Cannes 2024: I, the Executioner (Veteran 2) movie review – Hwang Jung-min, Jung Hae-in lead superior thriller sequel

4/5 stars

In an age in which filmmakers tend to follow box-office blockbusters with sequels that provide ever diminishing returns, South Korean filmmaker Ryoo Seung-wan has bucked the trend by making a brainier and brawnier follow-up to his 2015 hit Veteran.

Upping the stakes from the first instalment in nearly every department, I, the Executioner is a crowd-pleasing juggernaut that warns against the perils of populism, takes violence to task – and takes viewers on a white-knuckle roller coaster ride.

With stunning set pieces, a well structured story, a relatable social issue at its centre and a couple of visual gags that pay tribute to Buster Keaton, I, the Executioner makes fellow South Korean director Ma Dong-seok’s The Roundup franchise looks like child’s play.

Ryoo’s film, which premiered in the Midnight Screenings section at the Cannes Film Festival, begins with a remarkably choreographed sequence featuring bone-crunching fist fights, groin kicks and police officers debating their children’s tuition fees while they pursue crime suspects.

Leading the charge through the mayhem is Do-cheol (Hwang Jung-min), who was last seen battling an amoral multimillionaire in Veteran. This time, the rough-edged detective’s nemesis is Haechi, a self-styled vigilante targeting people who are believed to have got off lightly for their bad deeds.

Do-cheol and his team are soon caught in the public cross hairs when they are ordered to protect a paroled thug from Haechi.

A hard-boiled cop who has seen his share of acquitted felons, Do-cheol somehow finds himself siding slightly with Haechi. His values are muddied further when his son is punished for lashing out at the bullies at school.

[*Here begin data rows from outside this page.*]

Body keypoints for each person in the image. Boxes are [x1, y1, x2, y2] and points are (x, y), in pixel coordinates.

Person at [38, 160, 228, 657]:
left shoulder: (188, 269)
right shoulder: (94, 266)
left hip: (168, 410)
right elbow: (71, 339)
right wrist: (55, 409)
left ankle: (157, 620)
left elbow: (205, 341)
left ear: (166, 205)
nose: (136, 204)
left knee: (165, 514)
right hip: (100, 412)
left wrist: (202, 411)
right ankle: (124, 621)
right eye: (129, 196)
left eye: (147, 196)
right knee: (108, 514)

Jung Hae-in as Sun Woo in a still from I, the Executioner.
A chance encounter leads to Do-cheol’s recruitment of Sun-woo (Jung Hae-in), whose meek behaviour and angelic appearance belie the moves he readily unleashes on suspects – seen in a breathtaking melee down a long flight of granite stairs that is packed with somersaults.

With Ryoo dropping hints about a killer nearly from the get-go, Haechi’s real identity is hardly a surprise. More surprising are the admittedly adrenaline-fuelled and action-heavy film’s relatively nuanced views about the rogue justice meted out in response to moral panic online.

Do-cheol’s early rumblings of approval for vigilantism are soon tempered by his distaste at the sight of lynch mobs screaming for the reinstatement of capital punishment. “Is there something like a right murder or a wrong murder?” he barks.

Hwang Jung-min as Do-cheol in a still from I, the Executioner.

In a performance that conveys Do-cheol’s complexity – he is a fighting machine when confronting culprits, yet acts like a rabbit caught in the headlights when faced with his superiors, his wife and his detractors – Hwang provides I, the Executioner with a beating heart, something that elevates the film beyond its brasher and more vacuous counterparts.